▶ [Brief] Gather every line of the listing below that contains the word "chart".

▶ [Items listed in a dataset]
☆ ☆ ☆
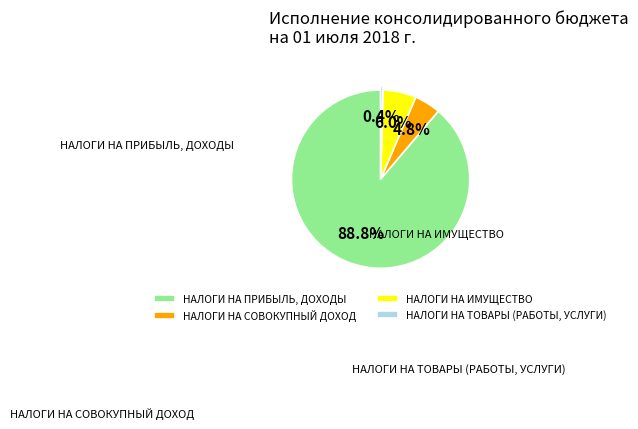

Count the number of slices in the pie.

4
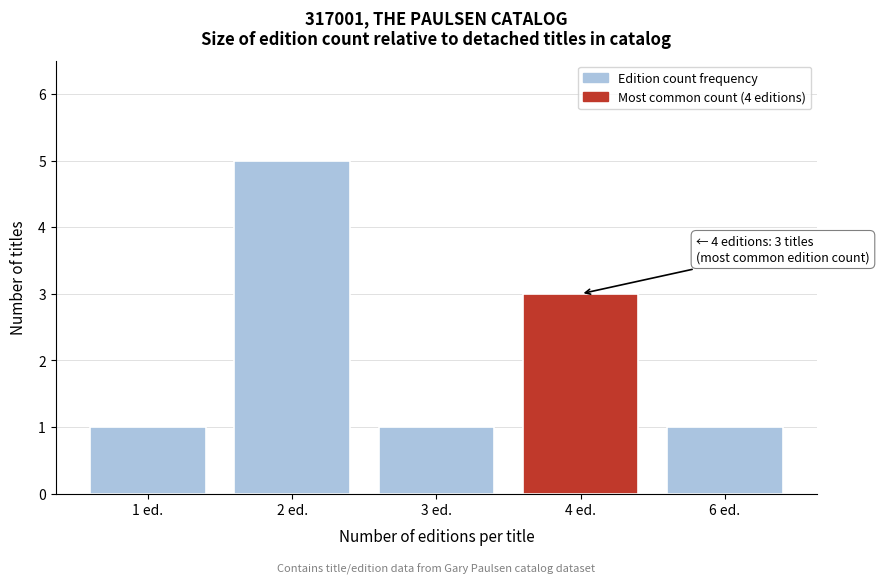

Reading left to right, extract all data points from this chart.

1 ed.=1	2 ed.=5	3 ed.=1	4 ed.=3	6 ed.=1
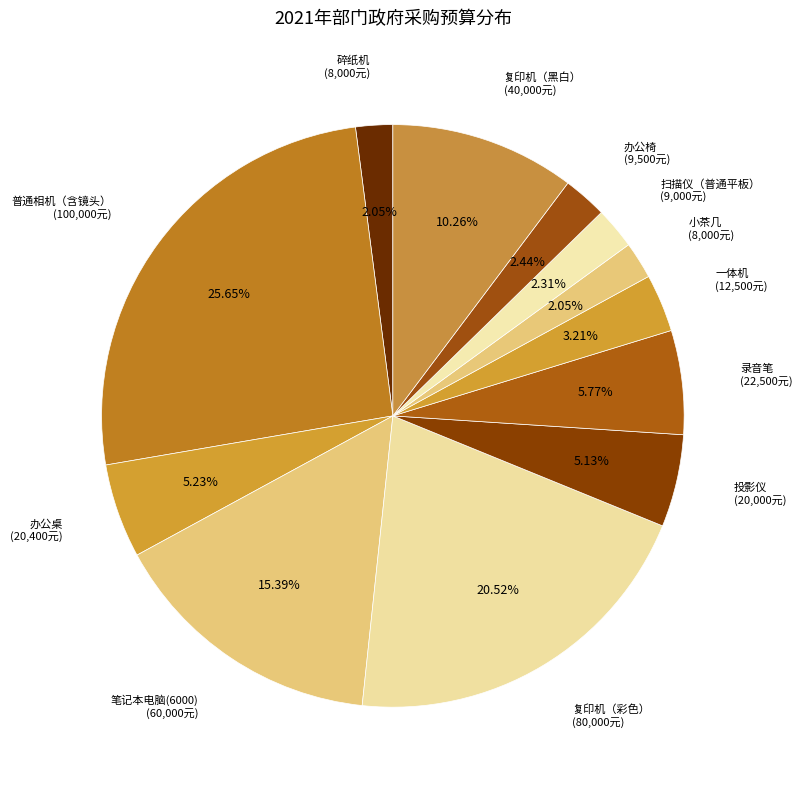

Combined, do 笔记本电脑(6000) and 一体机 account for over 50%?

No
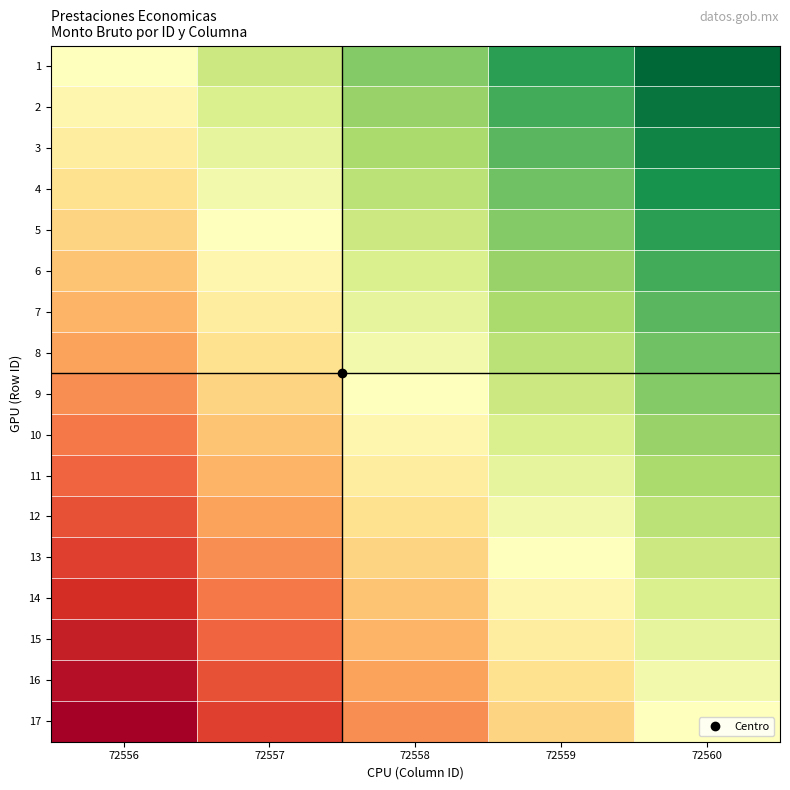

Which category has the lowest value across all series?

72556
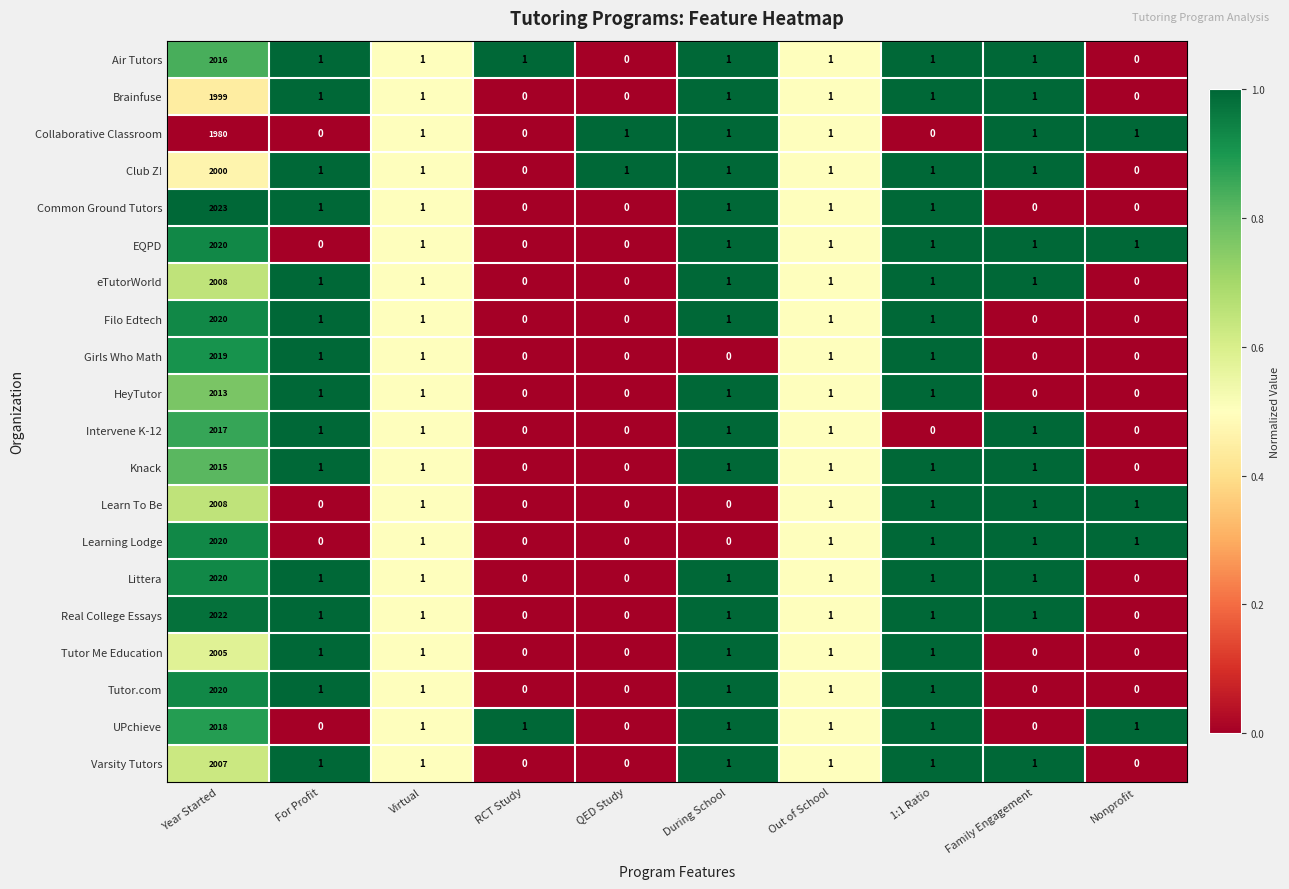

At which label does Learn To Be first exceed 1?

Year Started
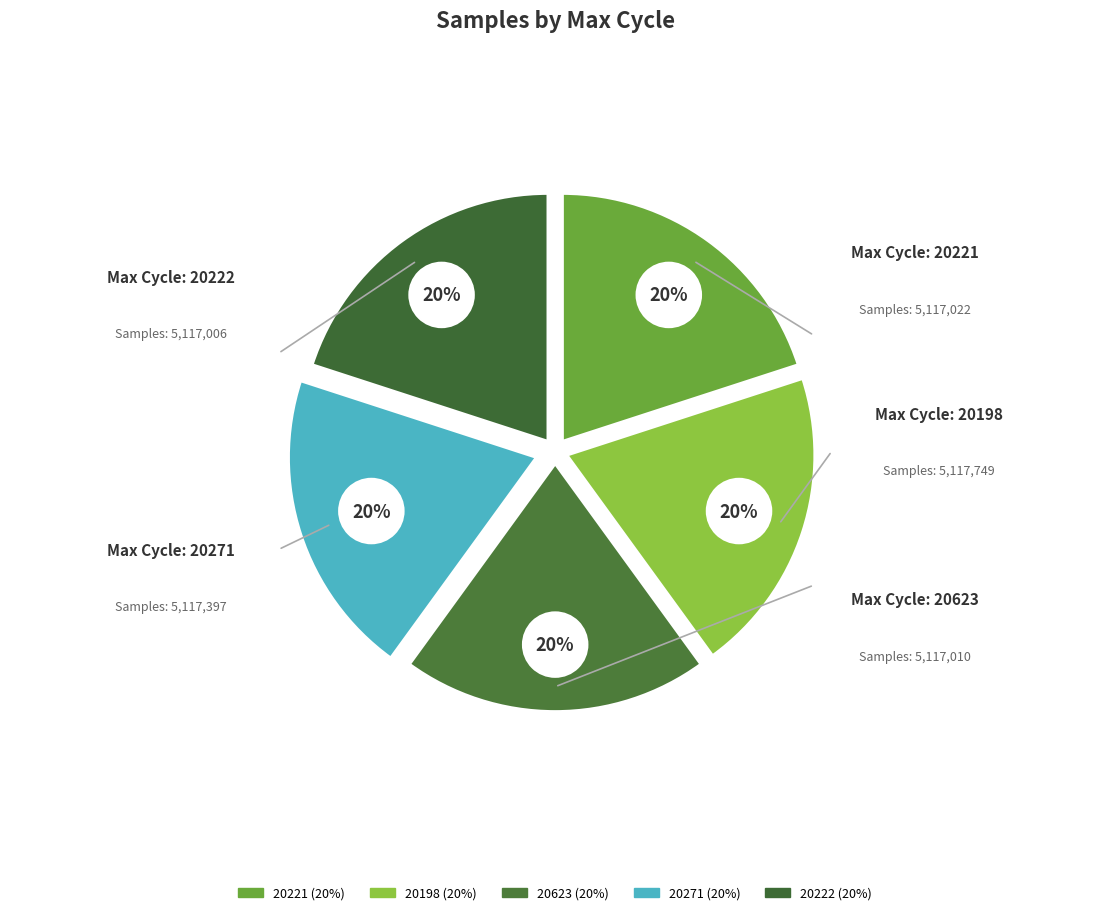

To the nearest percent, what percentage of the pie is 20221?

20%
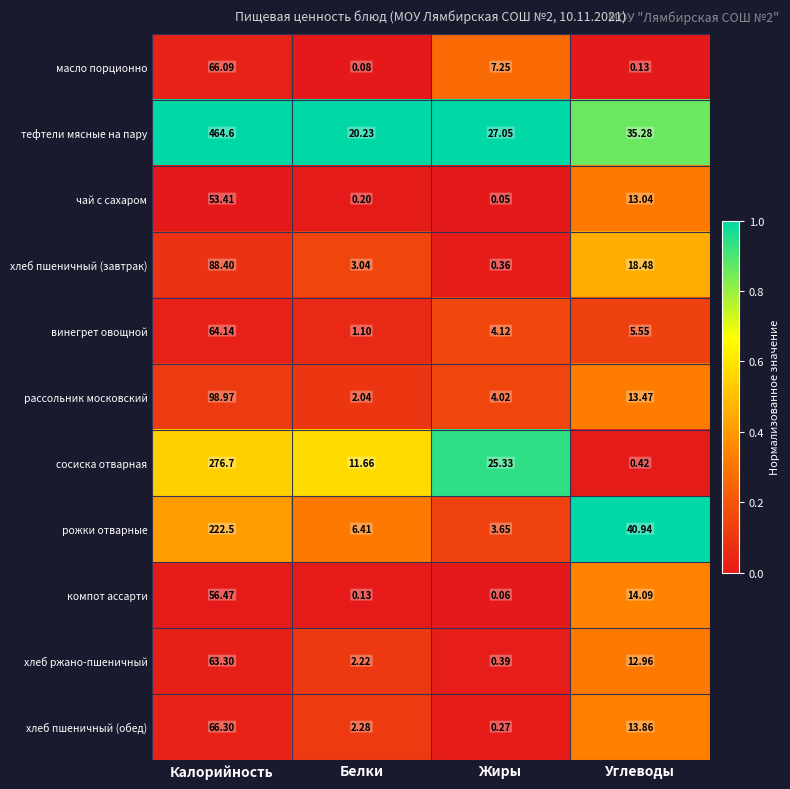

At which label is рожки отварные closest to 113?

Углеводы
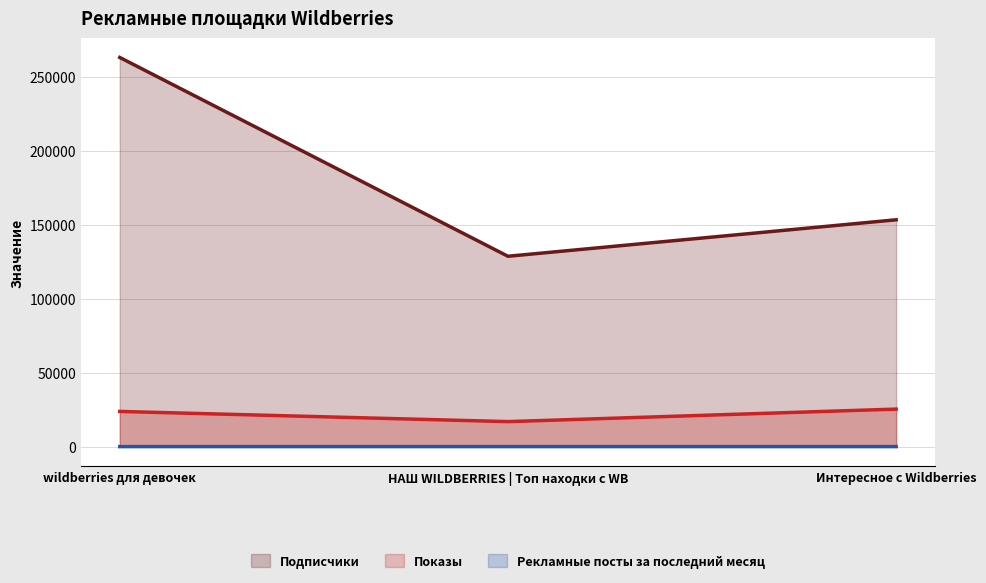

How many lines are shown in the chart?

3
☆ ☆ ☆
▶ [Response]
Reading left to right, extract all data points from this chart.
How many lines are shown in the chart?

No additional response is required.